You may want to look at the Earth System Modeling Framework (ESMF). They have some code for re-gridding -- specifically for this purpose -- and they've done some nifty stuff with parallel code, too. The whole system is designed to couple models, so there may be other useful stuff there as well.

Some other notes:

"no way to do this efficiently for any significant number of points"

well, efficient is a relative thing -- once you've got the grid in a tree structure, you can search it in O(logn), which can be pretty darn fast, though not O(1), as searching a regular grid is.

Also, it sounds like while the interpolation needs to be done at every time step, if the grids aren't adapting, then the mapping from one grid to another remains constant. So you can compute that mapping (i.e. which element in each grid corresponds to which element in the other) in whatever way is convenient, store it, and then you never need to compute it agin (until the grids change).

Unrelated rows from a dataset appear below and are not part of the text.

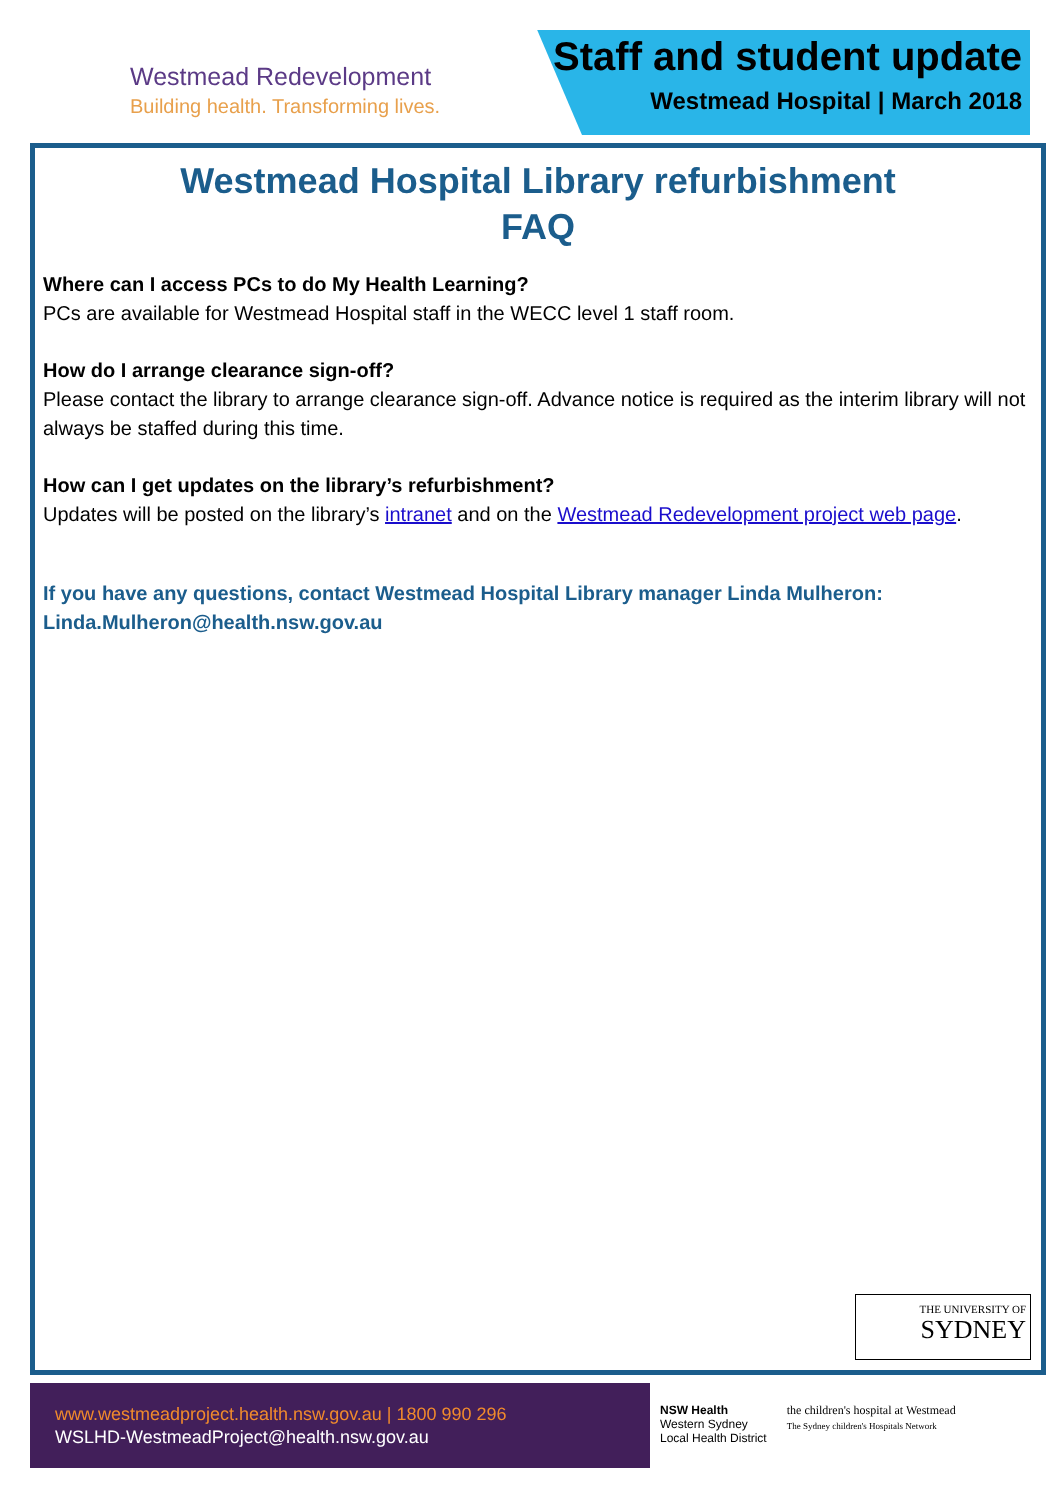Westmead Redevelopment
Building health. Transforming lives.
Staff and student update
Westmead Hospital | March 2018
Westmead Hospital Library refurbishment
FAQ
Where can I access PCs to do My Health Learning?
PCs are available for Westmead Hospital staff in the WECC level 1 staff room.
How do I arrange clearance sign-off?
Please contact the library to arrange clearance sign-off. Advance notice is required as the interim library will not always be staffed during this time.
How can I get updates on the library’s refurbishment?
Updates will be posted on the library’s intranet and on the Westmead Redevelopment project web page.
If you have any questions, contact Westmead Hospital Library manager Linda Mulheron: Linda.Mulheron@health.nsw.gov.au
THE UNIVERSITY OF
SYDNEY
www.westmeadproject.health.nsw.gov.au | 1800 990 296
WSLHD-WestmeadProject@health.nsw.gov.au
NSW Health
Western Sydney
Local Health District
the children's hospital at Westmead
The Sydney children's Hospitals Network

That leaves you with the interpolation code -- where you will want to balance accuracy with performance -- simple linear interpolation across a triangle is fast, and may be good enough.

"I thought about using kd-tree for searching the nearest node of a given point, then I would use the shape functions of that element"

remember that the nearest node doesn't get you the element -- so you'll want to do a bit more to find the element you want. One option would be to use an rtree instead, which stores/searches by bounding box -- you'll get more than one element with each search, but you can then check which of those is correct directly.

Answer 2

If I understand you correctly, you want to fill in the values of the finer grid by interpolating on the coarser grid. One way to do linear interpolation on an unstructured grid is with Delaunay triangulations (this is how Matlab's griddata and TriScatteredInterp commands are implemented). After constructing a triangulation of your grid points, interpolation boils down to locating the triangle containing the target point, calculating its barycentric coordinates, and using the function values at the vertices to compute the interpolated value. CGAL can construct n-dimensional triangulations (for medium n), and also has a built-in 2d interpolation module.

Answer 3

This is what I'm doing at the moment, except I'm transferring function values at quadrature points, not nodes. I'm implementing the technique explained in the chosen answer to my question here: Finding which triangles points are in .

Basically, say you have 2 grids $A$ and $B$, and want to transfer information from grid $A$ to grid $B$

1. Based on node or quadrature points in grid $B$, construct a list of points $p_i$ to be evaluated in grid $A$,
2. order the evaluation points $p_i$ based on a Hilbert curve,
3. construct the constrained Delaunay extension of grid $A$ (all triangles in $A$, plus some more exterior triangles to make the shape convex)
4. starting at a triangle in the extended version of $A$, randomly walk from triangle to triangle "in the general direction" of point $p_1$ until you get there. Then keep walking to $p2$, $p3$, etc. until you have found which triangles in $A$ contain all the evaluation points.

If you have $N$ evaluation points and $M$ triangles in the extended version of $A$, and if you ignore the Hilbert curve ordering, and you walk deterministically, worst case the time could be $O(N \sqrt{M})$. Including the Hilbert curve ordering and walking with randomness, I'm seeing much more efficient results in practice, more like $O(max(N,M))$.

Answer 4

This is the kind of job for which you really want to avoid unstructured meshes since there is no way to do this efficiently for any significant number of points. You should consider using meshes that are at least somehow related to each. For example, if they are both obtained from hierarchical refinement of a coarse mesh, then you can relatively easily and efficiently find out where the interpolation points of one mesh are located on the other mesh.